→ **Dataset excerpts**
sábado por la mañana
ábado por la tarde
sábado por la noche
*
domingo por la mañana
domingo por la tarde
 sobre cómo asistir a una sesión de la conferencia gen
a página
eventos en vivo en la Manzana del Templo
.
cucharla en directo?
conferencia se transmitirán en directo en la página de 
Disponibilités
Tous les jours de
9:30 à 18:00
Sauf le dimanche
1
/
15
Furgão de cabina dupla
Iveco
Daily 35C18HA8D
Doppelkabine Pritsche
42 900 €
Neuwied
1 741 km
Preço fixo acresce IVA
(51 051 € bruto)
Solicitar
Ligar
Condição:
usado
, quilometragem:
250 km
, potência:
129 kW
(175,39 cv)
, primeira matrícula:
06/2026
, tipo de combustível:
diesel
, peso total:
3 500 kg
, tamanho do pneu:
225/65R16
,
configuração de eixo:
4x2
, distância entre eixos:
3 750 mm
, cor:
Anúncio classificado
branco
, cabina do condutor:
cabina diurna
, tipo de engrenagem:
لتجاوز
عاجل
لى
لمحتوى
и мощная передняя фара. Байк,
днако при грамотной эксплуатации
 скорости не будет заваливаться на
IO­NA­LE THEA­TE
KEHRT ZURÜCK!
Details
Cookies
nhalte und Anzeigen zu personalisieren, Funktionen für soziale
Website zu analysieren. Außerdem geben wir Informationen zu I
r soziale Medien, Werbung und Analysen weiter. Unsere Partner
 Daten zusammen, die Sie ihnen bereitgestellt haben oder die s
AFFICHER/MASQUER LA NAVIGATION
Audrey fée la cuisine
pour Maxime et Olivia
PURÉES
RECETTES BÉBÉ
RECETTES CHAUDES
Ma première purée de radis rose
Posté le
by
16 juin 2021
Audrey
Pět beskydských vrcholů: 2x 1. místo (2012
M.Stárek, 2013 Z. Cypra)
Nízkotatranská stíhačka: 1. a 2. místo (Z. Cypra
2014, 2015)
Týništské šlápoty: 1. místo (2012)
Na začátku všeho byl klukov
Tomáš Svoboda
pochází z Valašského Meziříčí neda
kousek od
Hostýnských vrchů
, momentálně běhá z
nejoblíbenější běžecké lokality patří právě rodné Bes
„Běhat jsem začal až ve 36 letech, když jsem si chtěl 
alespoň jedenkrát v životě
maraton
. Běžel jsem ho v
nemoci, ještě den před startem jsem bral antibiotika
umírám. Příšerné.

→ **Task objective**
State how many lines of the listing contain the word "soziale", giving the number by itself.

→ **Solution to the exercise**
2